[reportlab-users] utf-8 characters
David Bourillot
reportlab-users@reportlab.com
Tue, 4 May 2004 09:49:45 +0200
Thanks for your answers
Cheers,
David
> -----Original Message-----
> From: reportlab-users-admin@reportlab.com
> [mailto:reportlab-users-admin@reportlab.com]On Behalf Of Marius Gedminas
> Sent: lundi 3 mai 2004 11:34
> To: reportlab-users@reportlab.com
> Subject: Re: [reportlab-users] utf-8 characters
>
>
> On Mon, May 03, 2004 at 08:34:01AM +0100, Chris Withers wrote:
> > David Bourillot wrote:
> > >Exception type: exceptions.UnicodeDecodeError
> > >Exception message: 'utf8' codec can't decode byte 0xc3 in position 9:
> > >unexpected end of data
> > >
> > >After some little investigation, it's seems to me that when
> the string is
> > >split, it's cut between the two bytes of the encoded character 'à'
> >
> > That would seem unlikely, but maybe ask on the python list for
> confirmation.
> >
> > Could it be tha tyou have non-UTF-8 data in your UTF-8 string?
>
> I'm pretty sure the problem is in the line wrapping algorithm used by
> Platypus.
>
> There have been plans to ditch Python 1.5.2 support and switch to
> unicode objects instead of str objects with UTF-8 data everywhere.

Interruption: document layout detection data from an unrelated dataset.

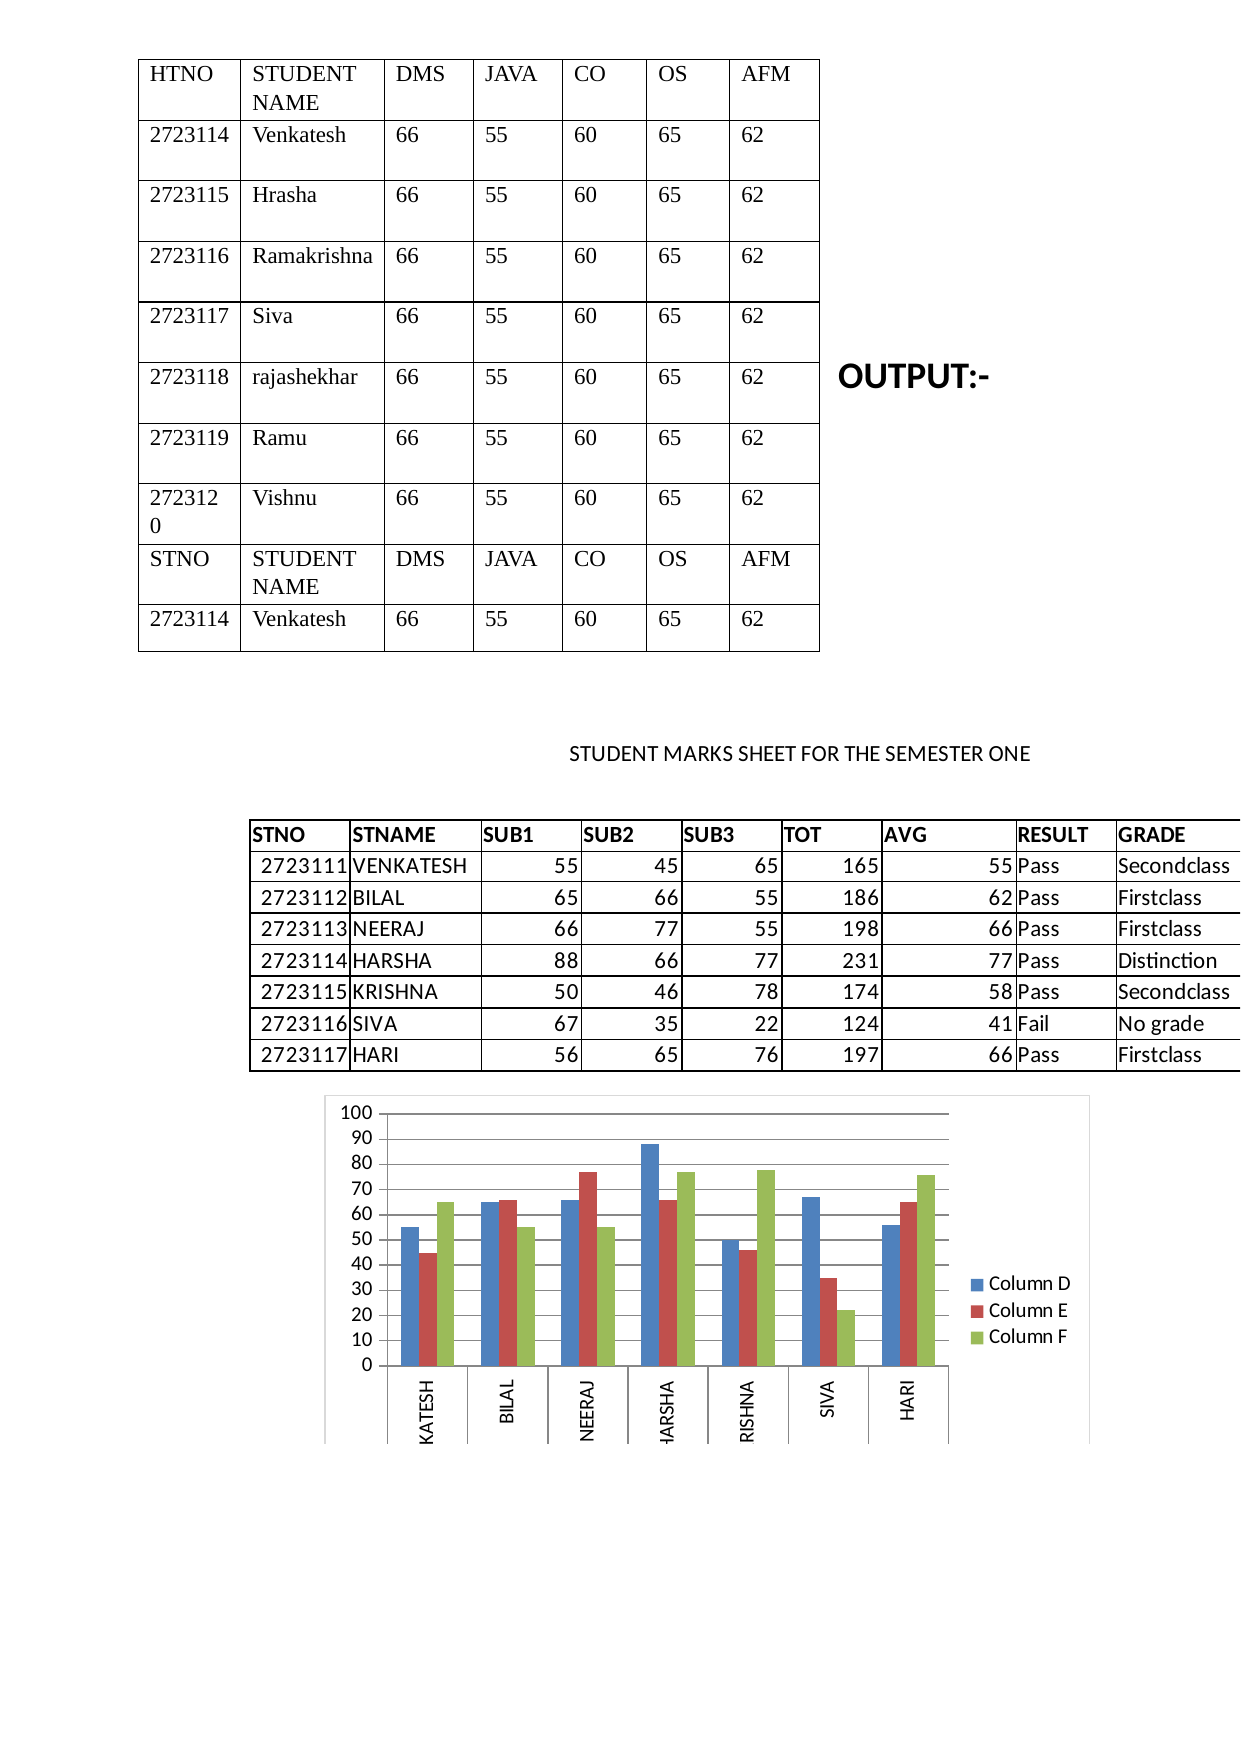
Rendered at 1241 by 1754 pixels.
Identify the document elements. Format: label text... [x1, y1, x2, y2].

table_cell 55 [474, 303, 562, 362]
table_cell 65 [647, 181, 729, 241]
table_cell 66 [385, 363, 473, 422]
table_cell 2723115 [139, 181, 240, 241]
table_cell 60 [563, 605, 646, 651]
table_header CO [563, 60, 646, 120]
table_cell rajashekhar [241, 363, 384, 422]
table_header DMS [385, 60, 473, 120]
table_cell 62 [730, 605, 819, 651]
table_cell 55 [474, 424, 562, 483]
table_cell 60 [563, 424, 646, 483]
table_cell 62 [730, 121, 819, 180]
table_cell 2723117 [139, 303, 240, 362]
table_cell 66 [385, 605, 473, 651]
table_cell 55 [474, 363, 562, 422]
table_cell 62 [730, 181, 819, 241]
table_cell CO [563, 545, 646, 604]
table_cell JAVA [474, 545, 562, 604]
table_cell 2723120 [139, 484, 240, 543]
table_cell 55 [474, 484, 562, 543]
table_cell 65 [647, 363, 729, 422]
table_header STUDENT NAME [241, 60, 384, 120]
table_cell Venkatesh [241, 605, 384, 651]
table_cell 66 [385, 424, 473, 483]
table_cell 60 [563, 363, 646, 422]
table_header JAVA [474, 60, 562, 120]
table_cell 2723114 [139, 121, 240, 180]
table_cell 2723116 [139, 242, 240, 301]
table_cell 65 [647, 303, 729, 362]
table_cell Vishnu [241, 484, 384, 543]
table_cell 62 [730, 484, 819, 543]
table_cell 55 [474, 181, 562, 241]
text OUTPUT:- [820, 282, 1090, 398]
table_cell 62 [730, 363, 819, 422]
table_cell 62 [730, 424, 819, 483]
table_cell DMS [385, 545, 473, 604]
table_cell STNO [139, 545, 240, 604]
table_cell 55 [474, 242, 562, 301]
table_cell 66 [385, 121, 473, 180]
table_cell AFM [730, 545, 819, 604]
table_cell 62 [730, 242, 819, 301]
table_cell Ramakrishna [241, 242, 384, 301]
table_cell Siva [241, 303, 384, 362]
table_cell Venkatesh [241, 121, 384, 180]
table_cell 2723114 [139, 605, 240, 651]
table_cell 60 [563, 121, 646, 180]
table_cell 65 [647, 484, 729, 543]
table_cell 60 [563, 181, 646, 241]
table_cell 60 [563, 242, 646, 301]
table_cell 2723118 [139, 363, 240, 422]
table_cell Ramu [241, 424, 384, 483]
table_cell STUDENT NAME [241, 545, 384, 604]
table_cell 65 [647, 242, 729, 301]
table_cell 65 [647, 121, 729, 180]
table_cell OS [647, 545, 729, 604]
table_cell Hrasha [241, 181, 384, 241]
table_header HTNO [139, 60, 240, 120]
table_cell 66 [385, 181, 473, 241]
table_cell 55 [474, 121, 562, 180]
table_cell 66 [385, 484, 473, 543]
table_cell 62 [730, 303, 819, 362]
table_cell 2723119 [139, 424, 240, 483]
table_cell 65 [647, 605, 729, 651]
table_header OS [647, 60, 729, 120]
table_header AFM [730, 60, 819, 120]
table_cell 60 [563, 484, 646, 543]
table_cell 66 [385, 303, 473, 362]
table_cell 65 [647, 424, 729, 483]
table_cell 60 [563, 303, 646, 362]
table_cell 55 [474, 605, 562, 651]
table_cell 66 [385, 242, 473, 301]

> When this is done, this problem will disappear, as there's no way to
> split a unicode string incorrectly [1][2].
>
> [1] AFAIU Python does not use UTF-16 surrogate pairs, right? If you
> want to use characters outside the BMP, you're supposed to compile
> your Python interpreter with 32-bit Unicode support.
>
> [2] There are also combining characters that might pose problems with
> line wrapping. And I'm not talking about BiDi or other exotic
> things that Reportlab does not support yet.
>
> Marius Gedminas
> --
> Stupidity management for the superuser is a user space issue in Unix
> systems.
> -- Alan Cox
>